Market conditions—as reflected by the sales-to-new listings ratio—tightened in more than 85% of the markets we track from September to October.1
The number of markets in sellers’ favouring conditions increased from 6 to 8 over this period while those in buyers’ favouring conditions declined from 10 to 6.
Sales increased in about 3/4 of the markets we track, with the strongest increases observed for St. John’s, NL (37% m/m sa), Peterborough (20.8%), Vancouver (19.6%), Fraser Valley-Abbotsford (19.5%), Saint John (16.7%) and Toronto (14%). As a result, all these centres witnessed a tightening in their market conditions with their sales-to-new listings ratio increasing over this period.
From September to October, new listings declined in about 70% of the markets we track, with the largest monthly declines observed for Kingston (-10.3% m/m sa), St. Catharines (-9.2%), St. John’s, NL (-8.6%), London (-8.5%) and Saskatoon (-8.4%).
The national MLS House Price Index edged down 0.1% (m/m sa) from September to October and was 2.7% below its October 2023 level (nsa figures).
The relative stability of this price index since December 2023 continued in October, despite the tightening in market conditions nationally and in most markets we track. However, as mentioned in the ‘Implications’ section below, the trend recovery in sales since spring should start lifting prices in the near term.
The mild decline in the national MLS HPI from September to October came from modest declines for 2-storey and apartment units, which dominated modest increases for 1-storey and townhouse/row units. As for previous months, all these unit-types contributed to the decline in the national MLS HPI since October of 2023.
IMPLICATIONS
Canada’s monetary policy rate reached its 5% cyclical peak level in July 2023, and started declining from this level in June of this year. It has been reduced several times since for a cumulative 125 basis points decline and is now at 3.75%.
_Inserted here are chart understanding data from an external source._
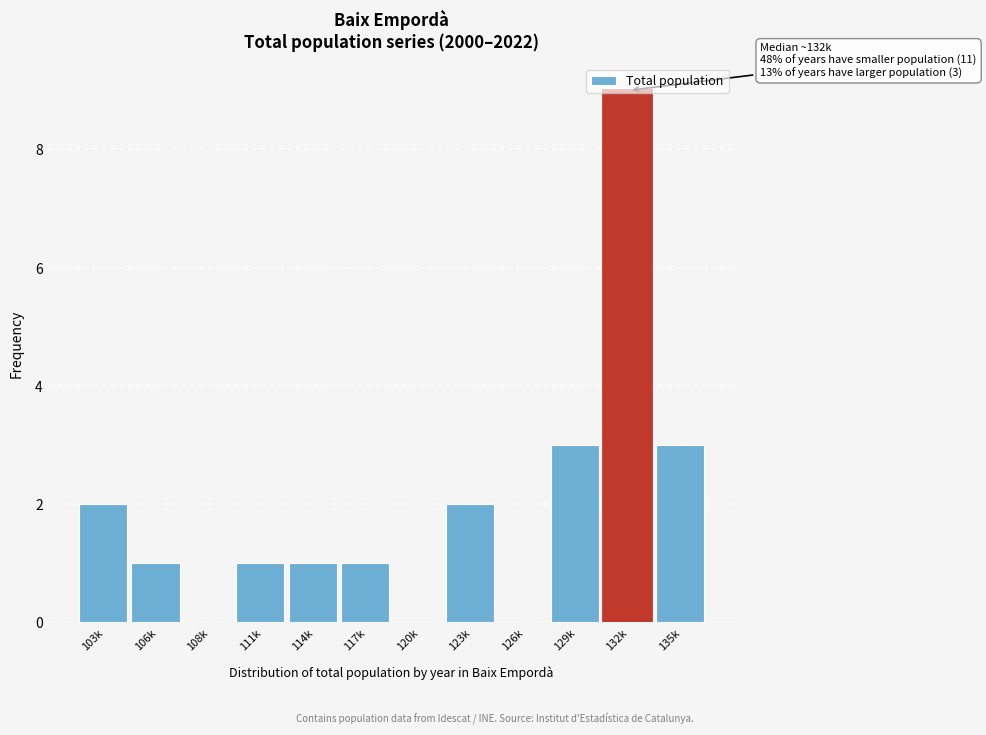

What is the sum of all values?

23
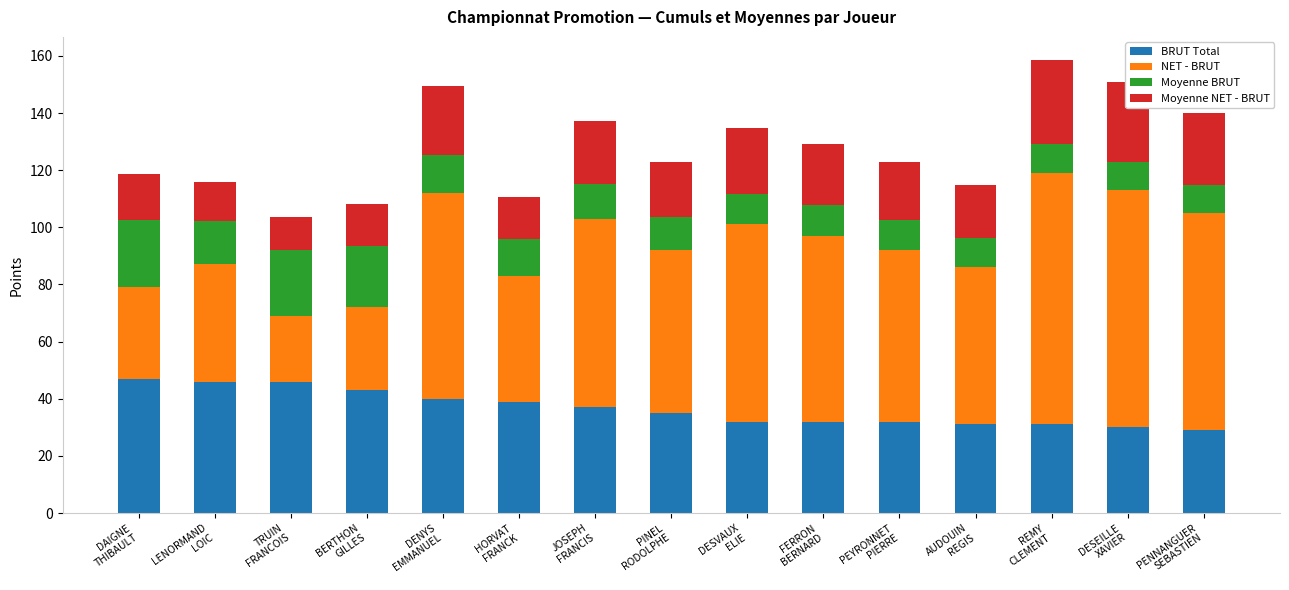

What is the highest value of the BRUT Total series?

47.0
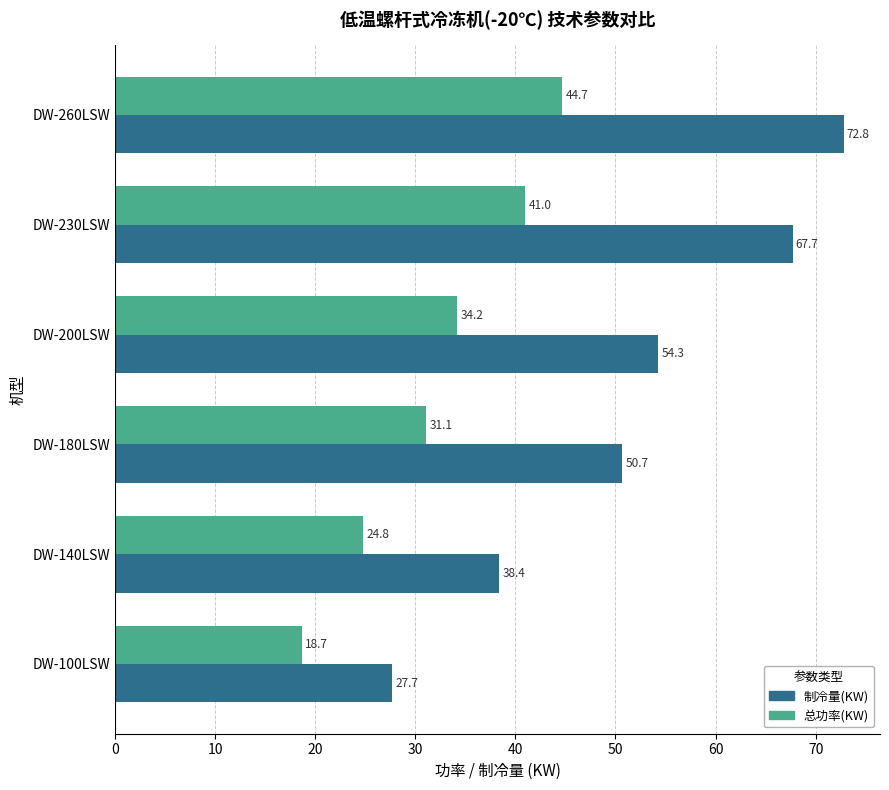

Which series changed the most between DW-180LSW and DW-230LSW?

制冷量(KW)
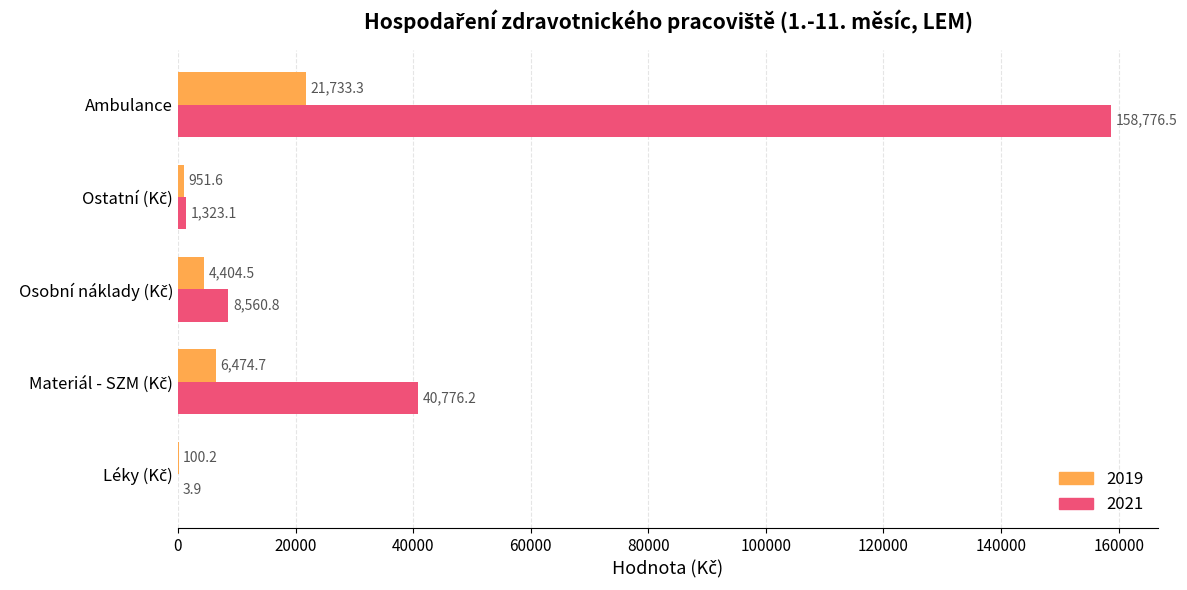

How many values in the 2019 series exceed 4404?

3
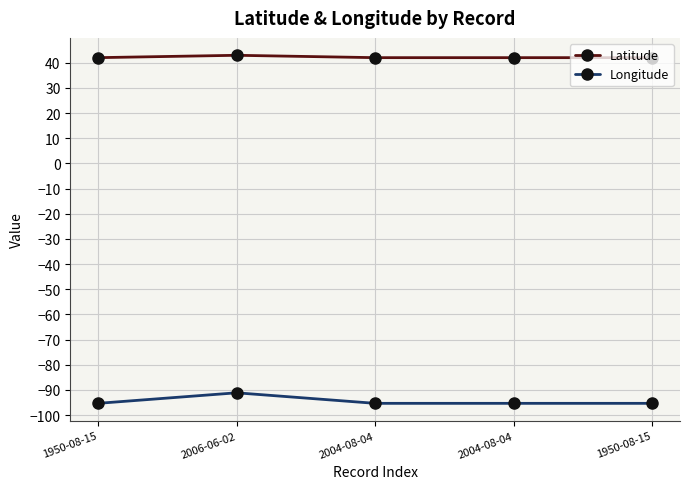

Count the number of categories in the chart.

5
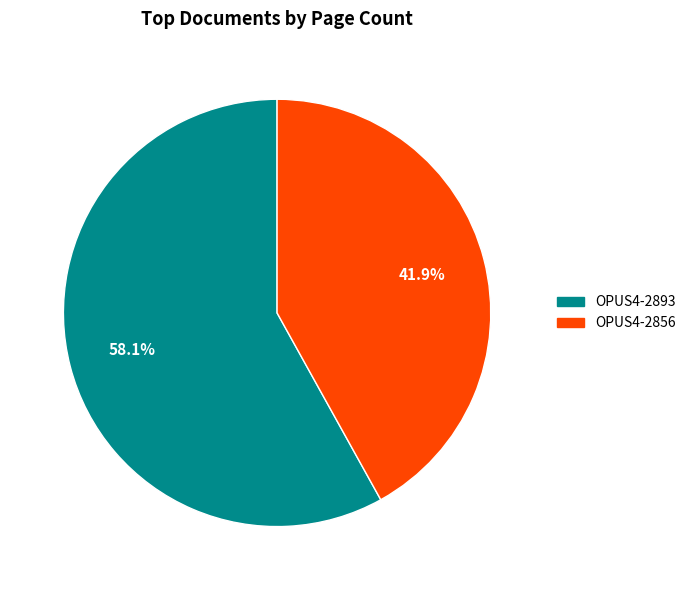

To the nearest percent, what percentage of the pie is OPUS4-2856?

42%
This easing in the monetary policy rate was expected by financial markets as mortgage rates started declining before, essentially in December of 2023 for the conventional 5-year mortgage rate. This decline in mortgage rates likely also reflects further expected declines in the policy rate, to 3% by the second quarter of 2025 according to our latest economic outlook (as of October 18th).
Despite the recovery in national sales since spring of 2024, the muted response of the MLS HPI might appear as a puzzle. But it is not a puzzle according to Scotiabank Economics’ macro-econometric model. This model captures and reflects estimated historical relationships between various economic and financial indicators, including for the housing market and interest rates.
From this model, a decline in interest rates gradually raises the level of housing resales, reaching its maximum impact after about 3–4 quarters. Therefore, the observed decline in the mortgage rate observed to Q3-2024 should achieve its maximum impact on housing resales by mid-2025. Any further declines in mortgage rates in the coming quarters will of course continue to lift sales further and beyond mid-2025.
The estimated impact from our model on house prices is more gradual than for resales, reaching a peak at about 6 quarters, but with no noticeable impact in the first 2 quarters. This implies that market conditions take time to tighten after a decline in mortgage rates which delays the impact from declining interest rates on house prices. Consequently, the relative stability of the MLS House Price Index so far in 2024 is consistent with what our model suggests. Based on this model, we should start seeing a noticeable impact on the MLS HPI from past declines in interest rates by the end of this year, with a peak impact in the first half of 2026.
1 At the time of writing this report, several indicators for the month of October were not available for Okanagan-Mainline (Kelowna). Therefore, the information for this market is excluded from our analysis and this month’s report.